In turn, this creates a whole new set of treatment options for patients with a wide range of health conditions in Minot and surrounding areas, he added.
The new IR suite at Trinity features the most advanced technology of its kind. A Digital Subtraction Angiography system is used that makes it possible to clearly visualize blood vessels in bony or dense soft tissue. The system is similar to a conventional cardiac catheterization laboratory.
The staff at the new IR suite includes Keller; Dr. Sridha (Jake) Naidu and Dr. Jaime Sheperd, both interventional radiologists; and Heather Boyko, nurse practitioner. Keller will provide backup support.
Diagnostic radiology uses radiation or other sophisticated imaging technologies to evaluate patients, Keller explained in basic terms. In the 1970s, however, doctors realized they could do more than just take x-rays and have been using interventional radiology for about 35 years, he continued.
"We've been trying to develop a true IR service for a long time and we now have two radiologists who can take turns being on call," Keller said. "We have vigorously renewed our long-term commitment to interventional radiology by recruiting two radiologists and we've refurbished our imaging suite, so now patients can have (procedures) done here instead of having to leave town."
Interventional radiology involves the image-guided placement of catheters (long, narrow, flexible tubes) that are threaded through arteries or veins in all parts of the body for the purpose of diagnosing and treating health conditions internally at their source. The health problems that can be studied and addressed with IR techniques involve nearly every organ system. Interventional radiology offers treatments for varicose veins, stent placement, biopsies, cancer treatments, dialysis maintenance, drainage procedures, various kinds of injections, and thrombolytic therapy where a clot-dissolving medication is infused into a blood clot. Some interventional radiology procedures have become the standard of care for various conditions. Liver cancer, for example, is frequently treated using interventional radiology technology in the form of chemoembolization or radioembolization.
"Until the emergence of interventional radiology techniques with high resolution imaging, we were not able to see blood vessels and other small structures as well as we would have liked. Once you can see the details, you can see what needs to be done," Keller explained.

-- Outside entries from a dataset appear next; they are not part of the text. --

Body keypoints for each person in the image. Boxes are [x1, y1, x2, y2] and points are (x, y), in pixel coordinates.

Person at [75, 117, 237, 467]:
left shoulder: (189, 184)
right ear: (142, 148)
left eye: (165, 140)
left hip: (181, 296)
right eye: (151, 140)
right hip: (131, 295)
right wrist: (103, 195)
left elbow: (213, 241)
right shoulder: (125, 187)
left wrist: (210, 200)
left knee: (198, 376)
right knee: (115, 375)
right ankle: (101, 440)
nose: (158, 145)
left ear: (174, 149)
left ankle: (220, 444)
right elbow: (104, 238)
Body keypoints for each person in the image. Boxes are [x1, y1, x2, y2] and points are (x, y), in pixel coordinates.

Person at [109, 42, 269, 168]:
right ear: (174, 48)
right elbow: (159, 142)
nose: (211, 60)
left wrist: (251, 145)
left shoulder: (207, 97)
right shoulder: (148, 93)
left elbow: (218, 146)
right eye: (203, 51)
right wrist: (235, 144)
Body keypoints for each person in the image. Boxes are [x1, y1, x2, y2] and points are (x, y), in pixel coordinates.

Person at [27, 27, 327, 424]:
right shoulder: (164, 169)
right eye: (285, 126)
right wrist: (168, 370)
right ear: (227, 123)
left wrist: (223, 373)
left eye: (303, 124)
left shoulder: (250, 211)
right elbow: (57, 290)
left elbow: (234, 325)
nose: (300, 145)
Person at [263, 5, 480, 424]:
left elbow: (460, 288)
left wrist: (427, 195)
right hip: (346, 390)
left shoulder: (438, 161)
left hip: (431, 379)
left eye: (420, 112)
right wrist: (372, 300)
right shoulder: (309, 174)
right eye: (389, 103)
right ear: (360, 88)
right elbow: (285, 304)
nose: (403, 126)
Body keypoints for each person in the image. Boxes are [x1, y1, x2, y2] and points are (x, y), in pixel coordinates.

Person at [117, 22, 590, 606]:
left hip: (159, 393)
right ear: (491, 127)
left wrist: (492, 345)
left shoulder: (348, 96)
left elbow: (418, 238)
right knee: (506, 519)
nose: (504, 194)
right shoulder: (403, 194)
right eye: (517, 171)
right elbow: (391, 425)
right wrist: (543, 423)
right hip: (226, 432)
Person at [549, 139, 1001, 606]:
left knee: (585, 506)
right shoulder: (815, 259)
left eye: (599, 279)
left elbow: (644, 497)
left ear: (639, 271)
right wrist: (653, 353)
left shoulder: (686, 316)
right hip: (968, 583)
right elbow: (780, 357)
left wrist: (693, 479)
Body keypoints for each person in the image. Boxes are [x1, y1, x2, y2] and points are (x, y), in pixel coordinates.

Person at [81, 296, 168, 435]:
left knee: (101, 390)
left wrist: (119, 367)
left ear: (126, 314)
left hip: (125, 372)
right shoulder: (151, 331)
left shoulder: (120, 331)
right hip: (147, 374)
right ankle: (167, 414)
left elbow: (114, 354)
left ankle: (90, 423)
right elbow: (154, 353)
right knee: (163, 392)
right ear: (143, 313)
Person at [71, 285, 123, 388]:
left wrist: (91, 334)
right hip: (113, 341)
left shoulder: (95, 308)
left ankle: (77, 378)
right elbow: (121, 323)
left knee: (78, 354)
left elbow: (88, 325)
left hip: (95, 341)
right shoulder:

Interventional radiology isn't exactly surgery and there's usually no need to stay in the hospital, according to Keller. "We prefer to do the procedure in the morning so the patient can go home in the afternoon or evening," he explained. "We give (the patient) a little sedative to help them relax. We're putting something in the body, not taking out a tumor."
"The increasing volume of patients and the need for more doctors have served as catalysts for the changes in radiology and advanced imaging services at Trinity Health," Keller said. When you have an increase in patients, then you will have to provide more services, he added. The decision was a made a year and a half ago to renew the commitment to interventional radiology that would allow patients to stay in town to have procedures done, Keller explained. "We put it together aggressively and now it has come to fruition."
"The hospital is being challenged like it has never been challenged before," Keller said. "It's important that we have the tools, techniques and personnel to take care of our patients right here in Minot."
Trinity Health has already started using the interventional radiology techniques and patients have been very satisfied with the changes. Patients like having the option of staying in town to have the procedures done as an out-patient, Keller said. Plus, there aren't incisions or stitches used because the techniques are minimally invasive and patients don't need to be put to sleep, he added.
"Patients like how convenient this is. It's great to have this technology for our patients who have needed these kinds of procedures, and we've seen patients needing to have the procedure done," Keller said. "It's exciting to see this come to shape."